*Your objective*
Rewrite all the records below, replacing "series" with "dataset" and changing nothing else. Leave the pictures out.

::::

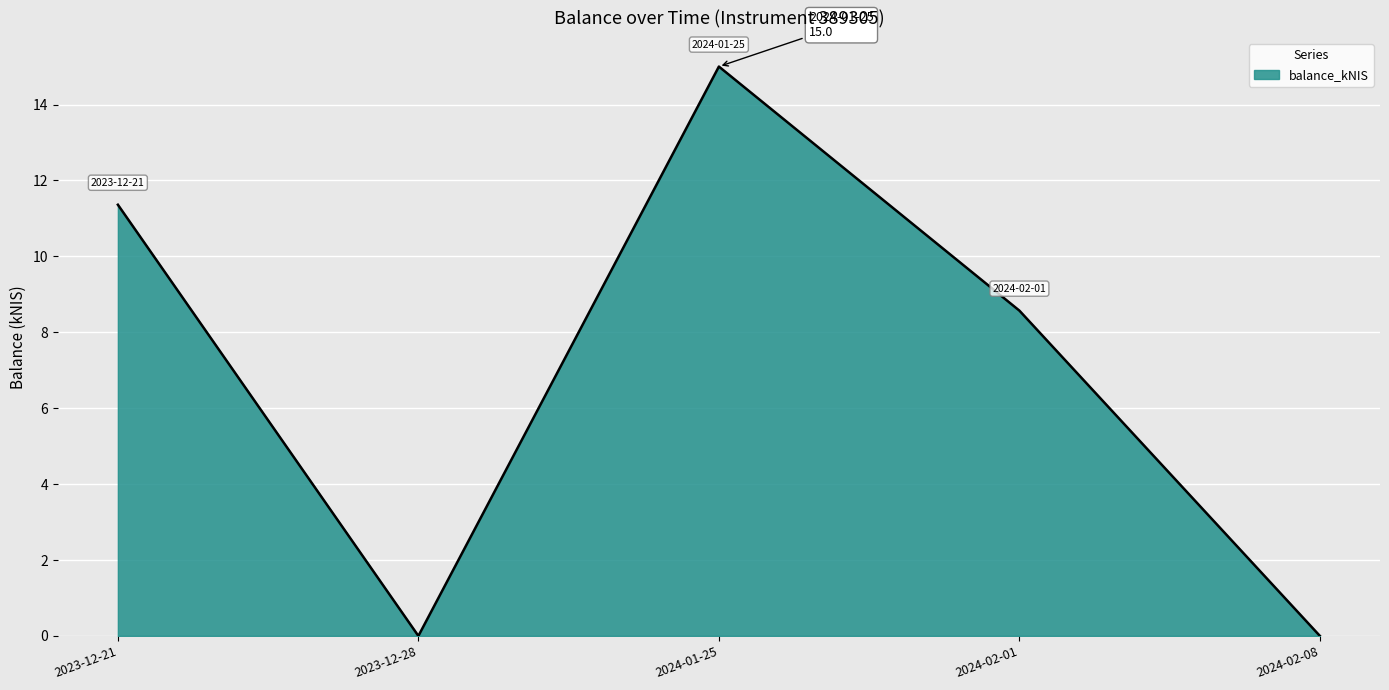

List the labels in order of value, smallest first.

2023-12-28, 2024-02-08, 2024-02-01, 2023-12-21, 2024-01-25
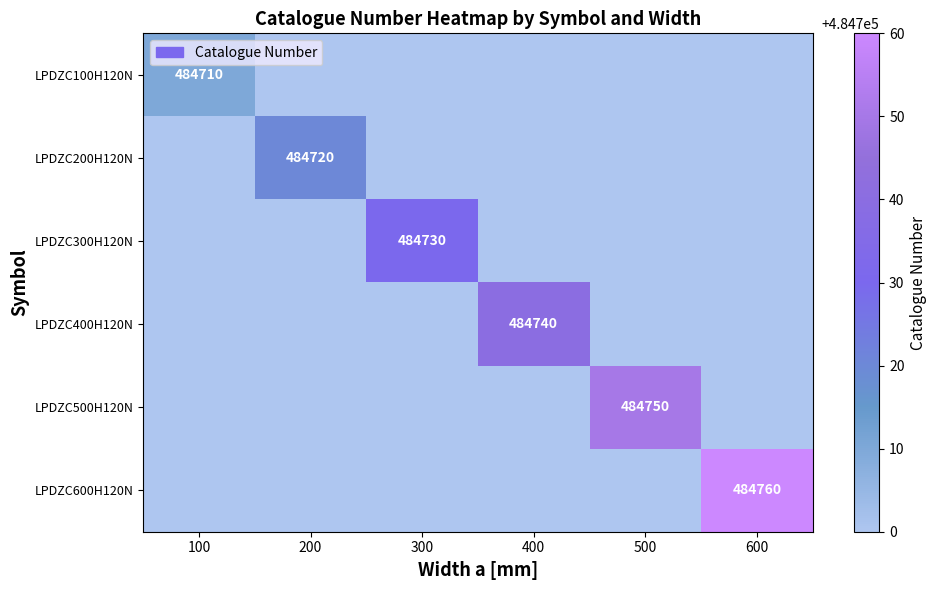

List the series in order of their overall mean, lowest first.

LPDZC100H120N, LPDZC200H120N, LPDZC300H120N, LPDZC400H120N, LPDZC500H120N, LPDZC600H120N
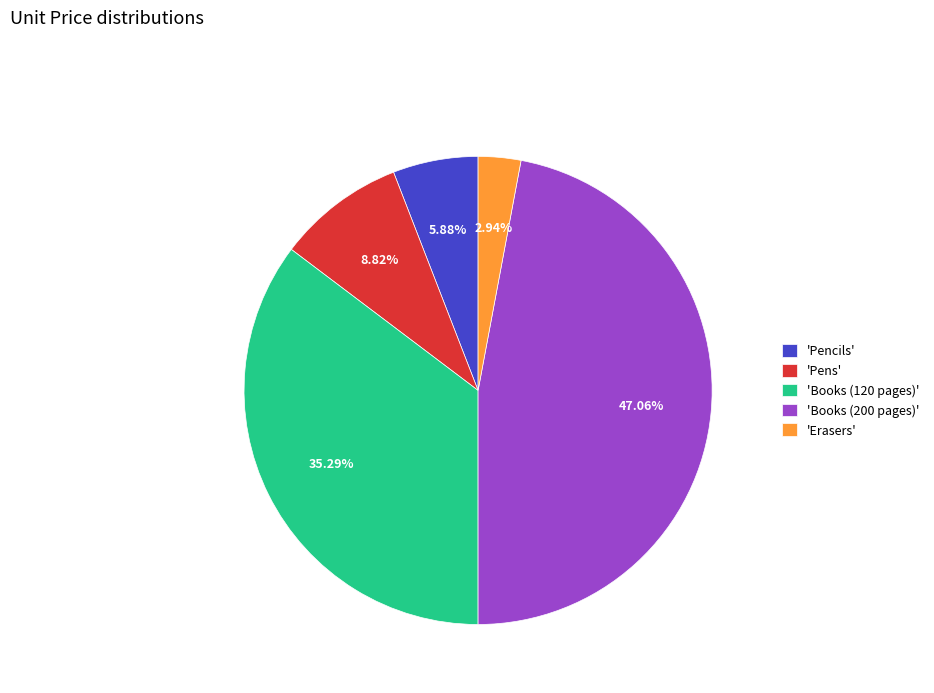

Is 'Books (200 pages)' the majority of the pie?

No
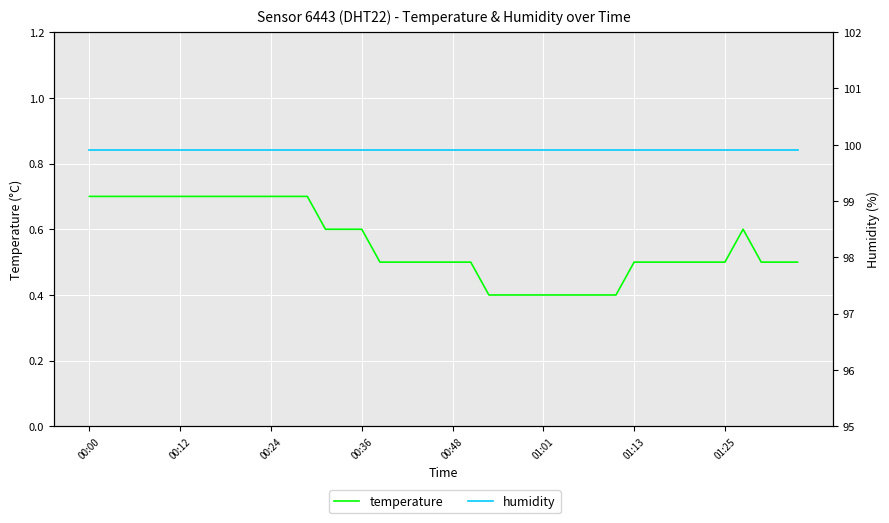

List the series in order of their peak value, lowest first.

temperature, humidity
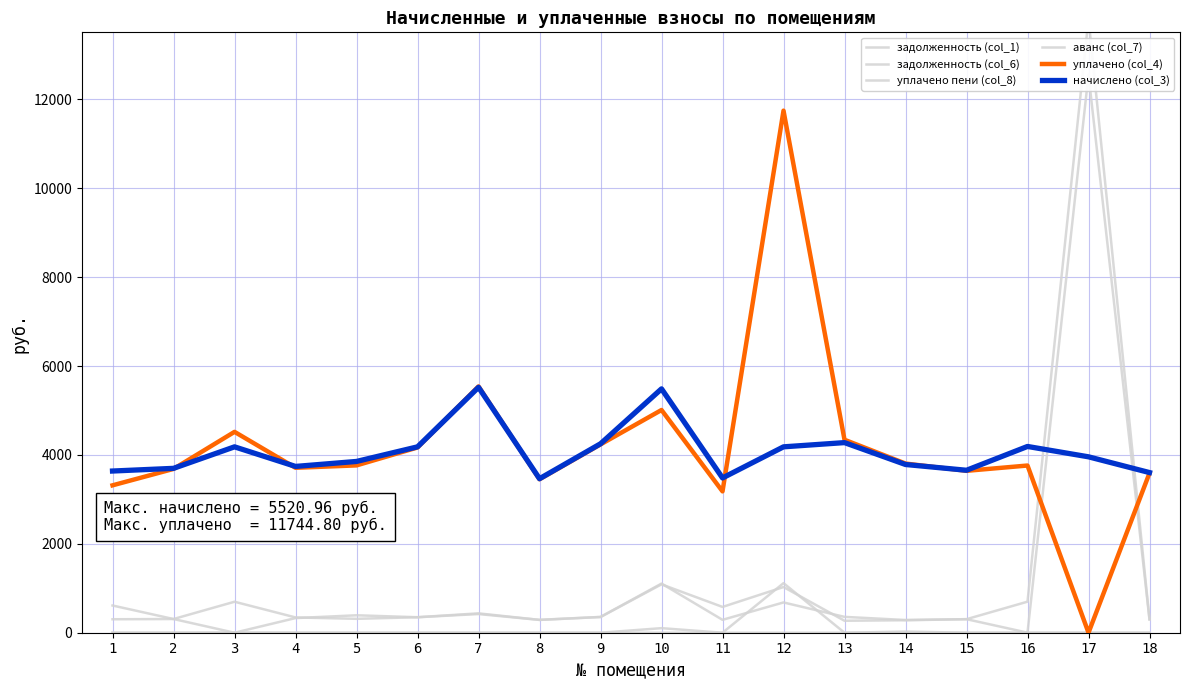

After their last crossing, which series has the higher values: уплачено (col_4) or начислено (col_3)?

начислено (col_3)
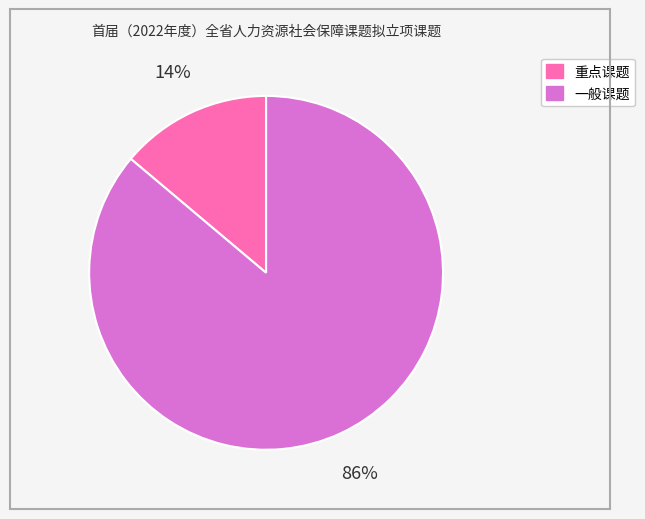

Which slice is the smallest?

重点课题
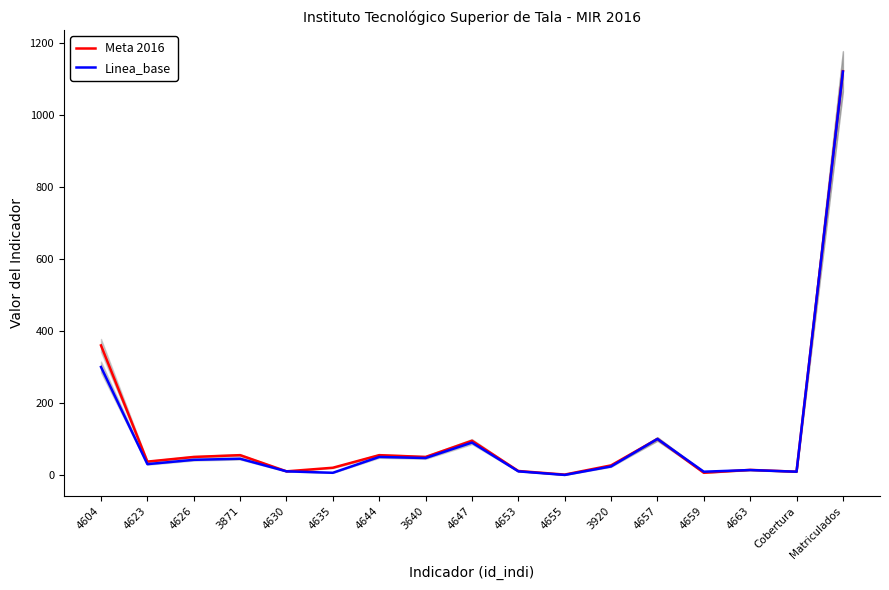

The Meta 2016 series shows 50.0 at 4626. True or false?

True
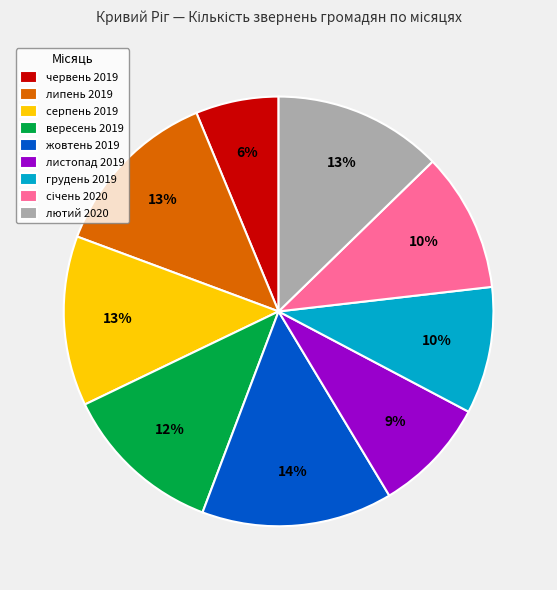

What percentage is the вересень 2019 slice, to the nearest percent?

12%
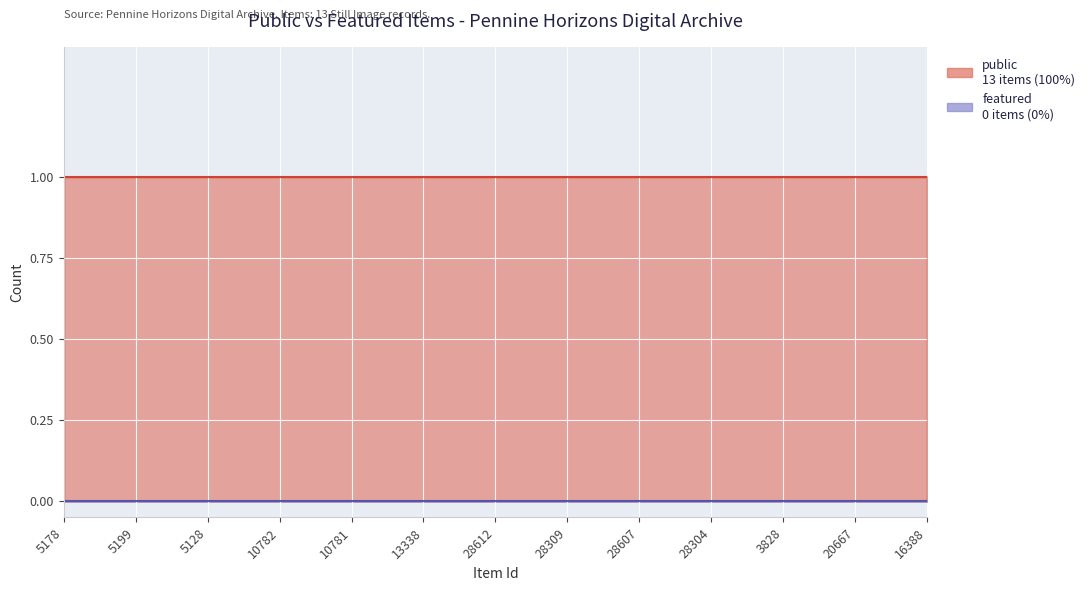

Is it true that public equals 1 at 10782?

True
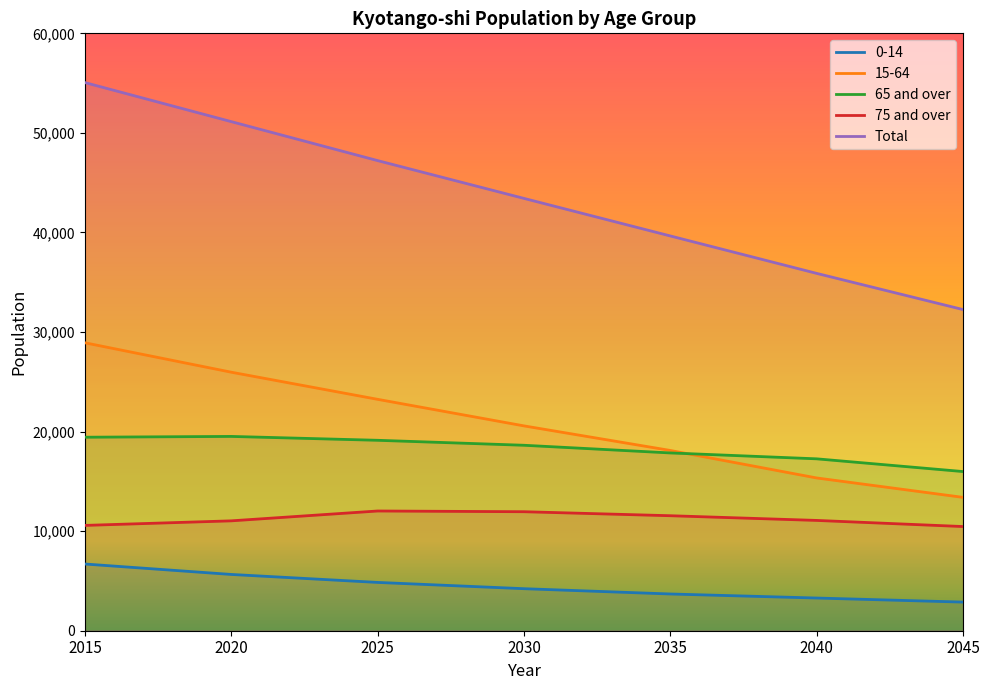

How many lines are shown in the chart?

5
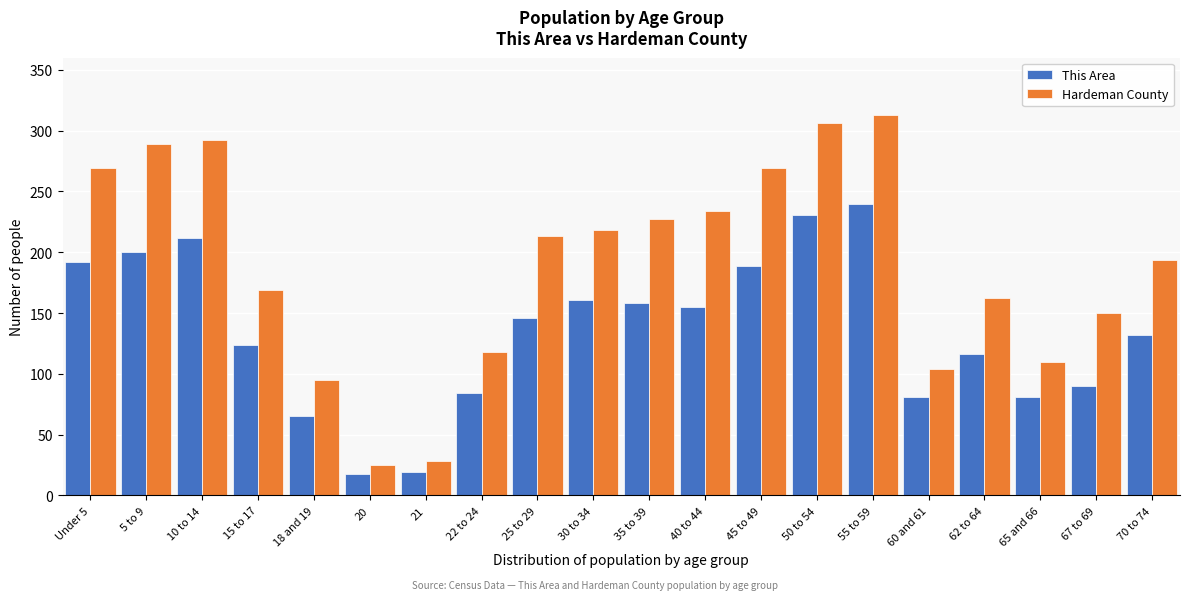

What is the average value of the This Area series?

135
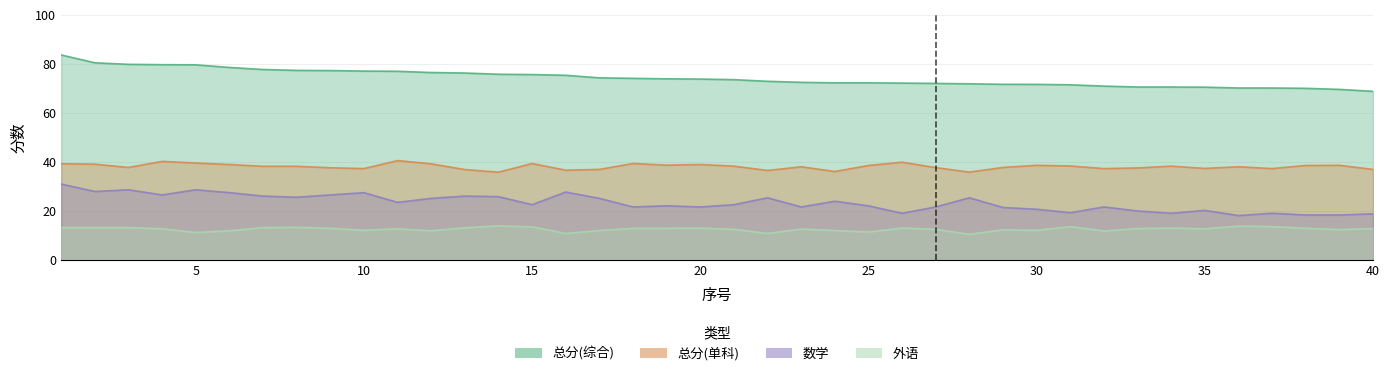

What is the total value across all series at 21?

147.1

::::

*Result of the task*
List the labels in order of value, smallest first.

2023-12-28, 2024-02-08, 2024-02-01, 2023-12-21, 2024-01-25

List the dataset in order of their overall mean, lowest first.

LPDZC100H120N, LPDZC200H120N, LPDZC300H120N, LPDZC400H120N, LPDZC500H120N, LPDZC600H120N

Is 'Books (200 pages)' the majority of the pie?

No

List the dataset in order of their peak value, lowest first.

temperature, humidity

After their last crossing, which dataset has the higher values: уплачено (col_4) or начислено (col_3)?

начислено (col_3)

Which slice is the smallest?

重点课题

The Meta 2016 dataset shows 50.0 at 4626. True or false?

True

What percentage is the вересень 2019 slice, to the nearest percent?

12%

Is it true that public equals 1 at 10782?

True

How many lines are shown in the chart?

5

What is the average value of the This Area dataset?

135

What is the total value across all dataset at 21?

147.1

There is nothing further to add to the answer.